Heads Up! This article is 6 years old.

When you hear about a band called Microwave Miracles what comes to mind? What is the first thing you think of? For me, words like “disposable,” “non-biodegradable” and “wasteful” come to mind. Microwave popcorn, frozen dinners, single-serving mac and cheese – these are things I think of when I hear Microwave Miracles. So when I find out that Microwave Miracles debut album is called The World Is a Trash Can, I feel kind of vindicated. Once you hit play on Microwave Miracles’ debut album, you step into a world of kitschy keyboards, bizarre lyrics and lots and lots of references to trash. If you can’t appreciate the works of John Waters, Daniel Johnston, David Lynch and airport lounge music, you may want to keep walking. More adventurous listeners may find something shiny in Microwave Miracles’ trash can. “The world is a trash can / and God is the trash man / and I am just a tiny piece of trash” is the first line greeting listeners on album opener “The World Is A Trash Can.” Musically the song is a tapestry of preset sounds you’d find on that dusty Casio in your grandma’s back room, along with some acoustic strumming and vocals that sound as if they’re emanating from a grain silo. “Garbage Day” and it’s protagonist sings “I wanna be your trash, baby / I wanna be your trash / ’cause if I was your trash, you’d take me out tonight.” Elsewhere “The Brain Is Dead” sounds like it was recorded in the bathroom while our trash man snacks on potato chips. Exciting stuff. “Don’t Leave Me At Bed, Bath, And Beyond” is an ode to not being left at, well, Bed, Bath, and Beyond.

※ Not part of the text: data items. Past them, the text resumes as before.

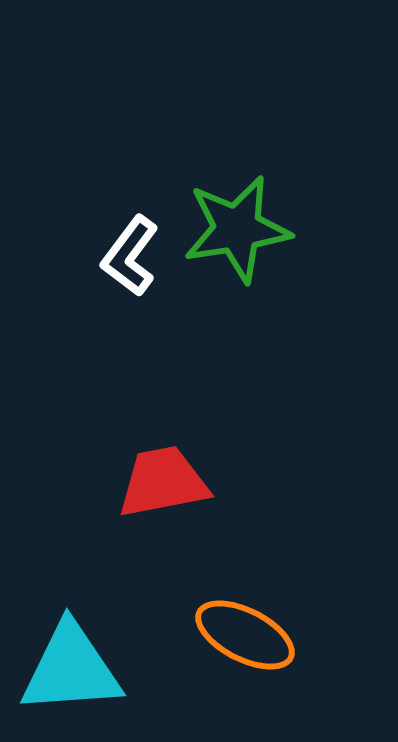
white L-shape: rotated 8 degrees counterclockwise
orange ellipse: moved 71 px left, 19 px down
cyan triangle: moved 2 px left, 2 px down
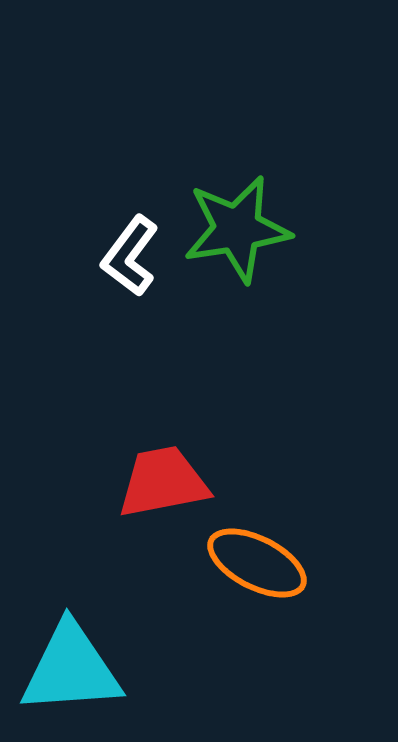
orange ellipse: moved 12 px right, 72 px up
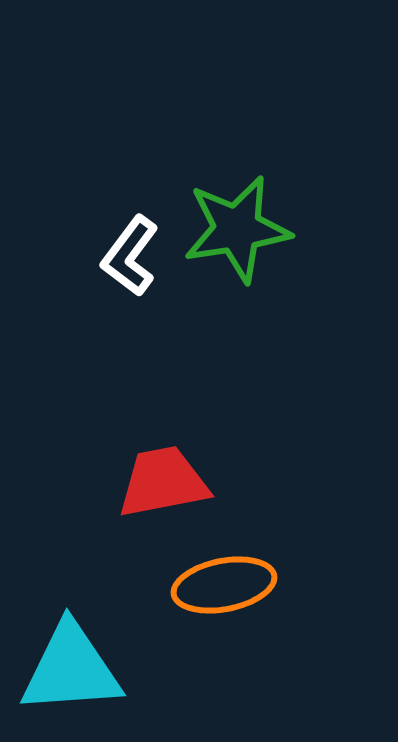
orange ellipse: moved 33 px left, 22 px down; rotated 38 degrees counterclockwise
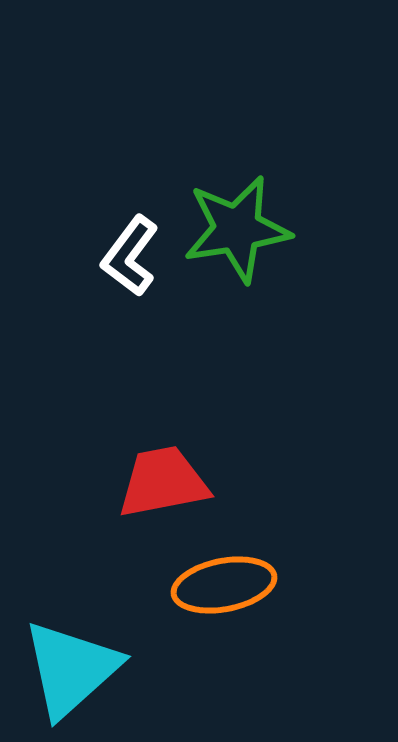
cyan triangle: rotated 38 degrees counterclockwise
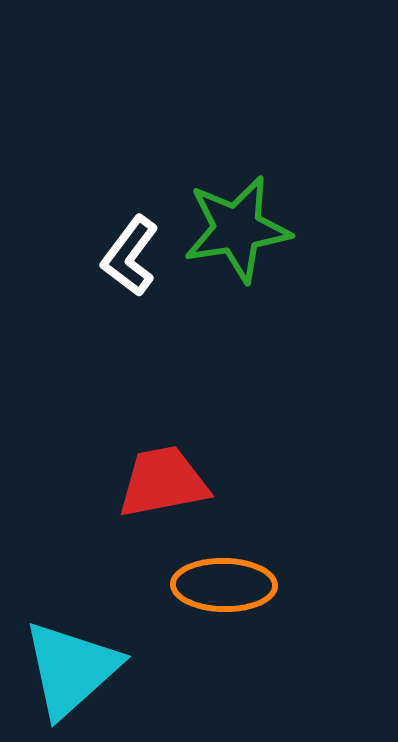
orange ellipse: rotated 12 degrees clockwise
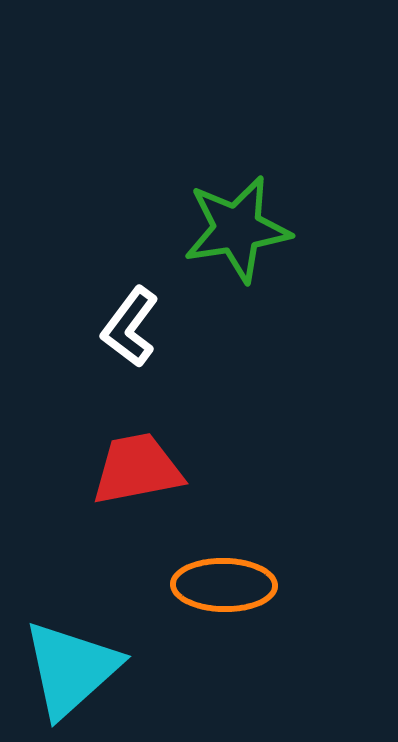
white L-shape: moved 71 px down
red trapezoid: moved 26 px left, 13 px up
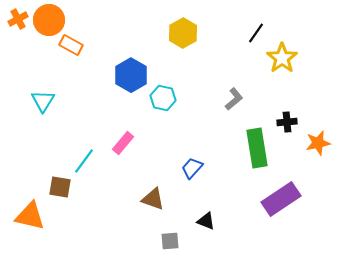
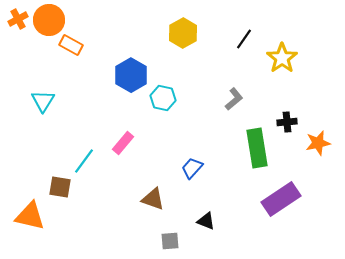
black line: moved 12 px left, 6 px down
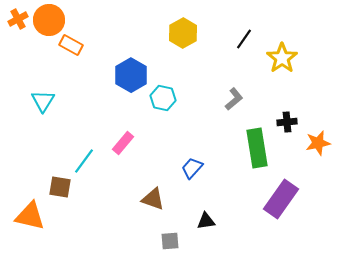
purple rectangle: rotated 21 degrees counterclockwise
black triangle: rotated 30 degrees counterclockwise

Hidden under all the Mondo Trasho vibe and disposable society worldview, Microwave Miracles can sometimes come across as sweetly twisted pop music. There’s a simplistic beauty in songs like “Trying to Fall in Love with Loneliness,” “I Am Your Moon” and “Lemon Scented Candles.” Despite all the antiquated instrumentation and trash man stories, you can’t hide the genuine knack Microwave Miracles’ Jared Andrews and Dani House have for writing a catchy tune.

If lo fi sounds, old school keyboards, and fetishizing trash men are your bag, check out Microwave Miracles’ The World Is a Trash Can. If you’re feeling feverish and clammy, give this album a listen as well. It may make a lot more sense.